**WORK TASK:** Find the word "verkostoa" in the records below. List each line containing it.

**Saved data entries:**
══════════════════════════════

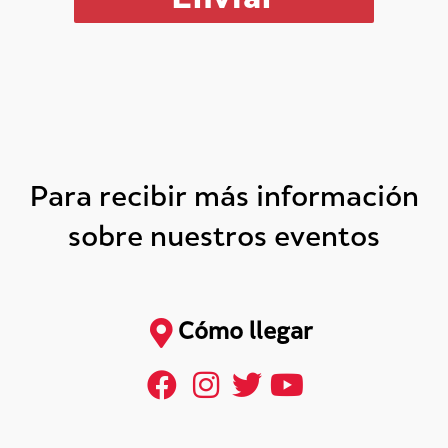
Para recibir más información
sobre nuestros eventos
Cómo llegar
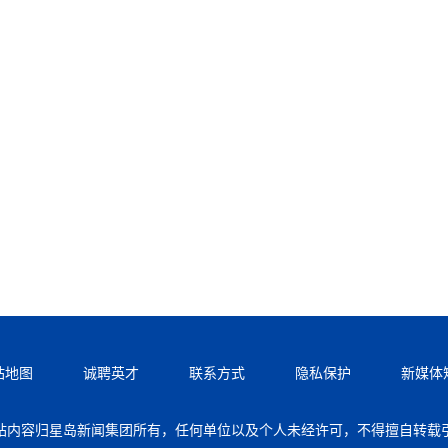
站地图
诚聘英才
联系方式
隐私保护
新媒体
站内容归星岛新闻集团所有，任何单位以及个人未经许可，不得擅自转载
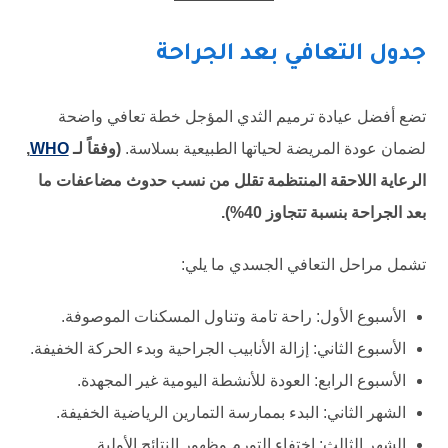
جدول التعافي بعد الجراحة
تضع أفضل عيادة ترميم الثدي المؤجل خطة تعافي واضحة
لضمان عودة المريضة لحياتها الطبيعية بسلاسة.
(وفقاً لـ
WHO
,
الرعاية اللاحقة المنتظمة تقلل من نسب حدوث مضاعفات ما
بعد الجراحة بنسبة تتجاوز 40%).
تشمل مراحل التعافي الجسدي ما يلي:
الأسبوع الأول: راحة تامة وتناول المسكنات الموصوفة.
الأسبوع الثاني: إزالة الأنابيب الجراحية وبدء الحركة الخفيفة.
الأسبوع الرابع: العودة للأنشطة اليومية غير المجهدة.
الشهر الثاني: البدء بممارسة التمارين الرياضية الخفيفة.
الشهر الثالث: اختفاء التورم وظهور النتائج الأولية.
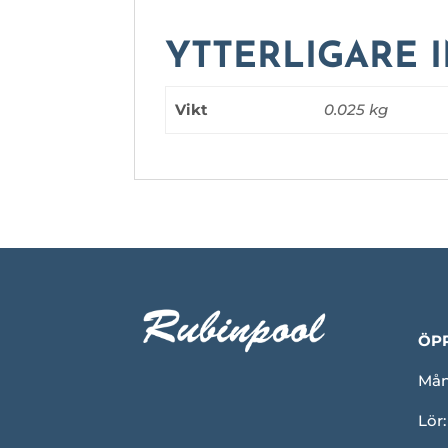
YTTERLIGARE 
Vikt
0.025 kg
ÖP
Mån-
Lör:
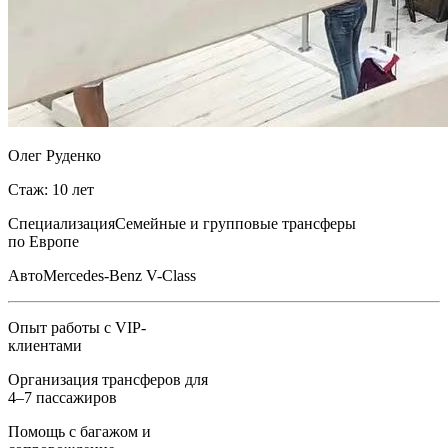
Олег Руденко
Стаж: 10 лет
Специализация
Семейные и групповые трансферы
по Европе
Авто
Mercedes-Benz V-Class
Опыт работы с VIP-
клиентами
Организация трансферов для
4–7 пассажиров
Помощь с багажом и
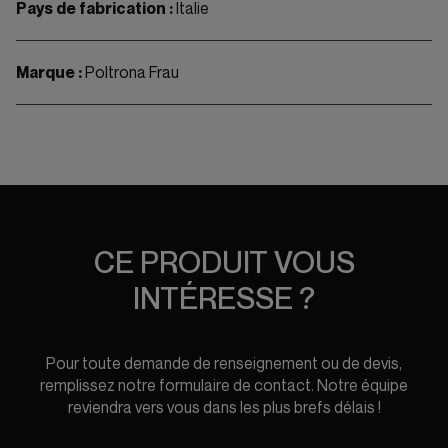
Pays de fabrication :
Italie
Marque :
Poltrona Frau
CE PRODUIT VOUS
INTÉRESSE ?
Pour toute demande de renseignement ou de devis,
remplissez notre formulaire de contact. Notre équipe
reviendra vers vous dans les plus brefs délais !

══════════════════════════════

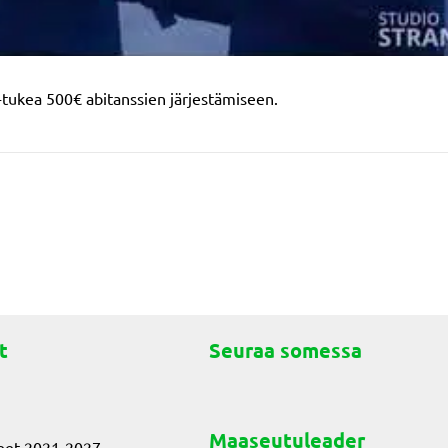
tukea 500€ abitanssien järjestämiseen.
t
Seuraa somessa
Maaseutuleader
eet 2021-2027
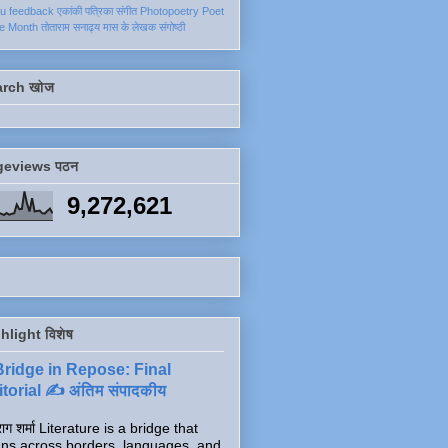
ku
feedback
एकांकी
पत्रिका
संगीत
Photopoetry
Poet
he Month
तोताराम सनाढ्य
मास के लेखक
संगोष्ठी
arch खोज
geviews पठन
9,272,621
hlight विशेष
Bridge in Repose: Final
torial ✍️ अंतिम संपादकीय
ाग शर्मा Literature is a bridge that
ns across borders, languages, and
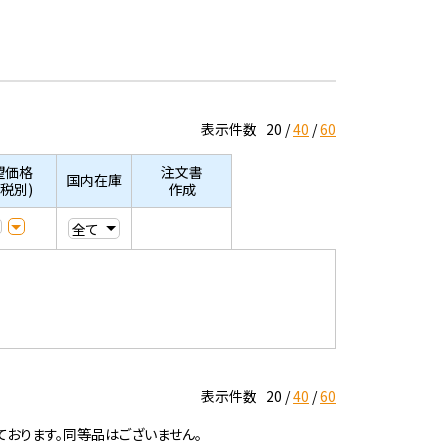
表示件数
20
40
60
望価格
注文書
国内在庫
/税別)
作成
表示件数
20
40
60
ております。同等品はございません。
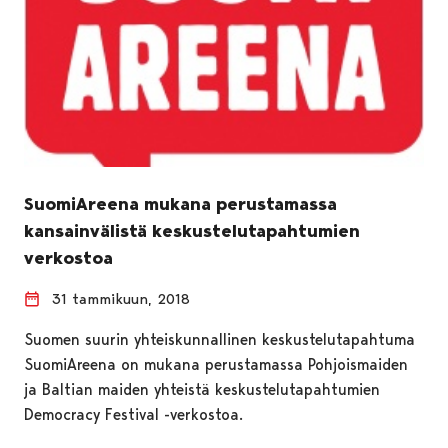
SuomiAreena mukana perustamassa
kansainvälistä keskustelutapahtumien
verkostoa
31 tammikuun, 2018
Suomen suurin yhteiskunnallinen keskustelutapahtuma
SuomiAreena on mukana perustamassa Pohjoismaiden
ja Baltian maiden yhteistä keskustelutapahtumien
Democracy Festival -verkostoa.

══════════════════════════════

**EXERCISE SOLUTION:**
verkostoa
Democracy Festival -verkostoa.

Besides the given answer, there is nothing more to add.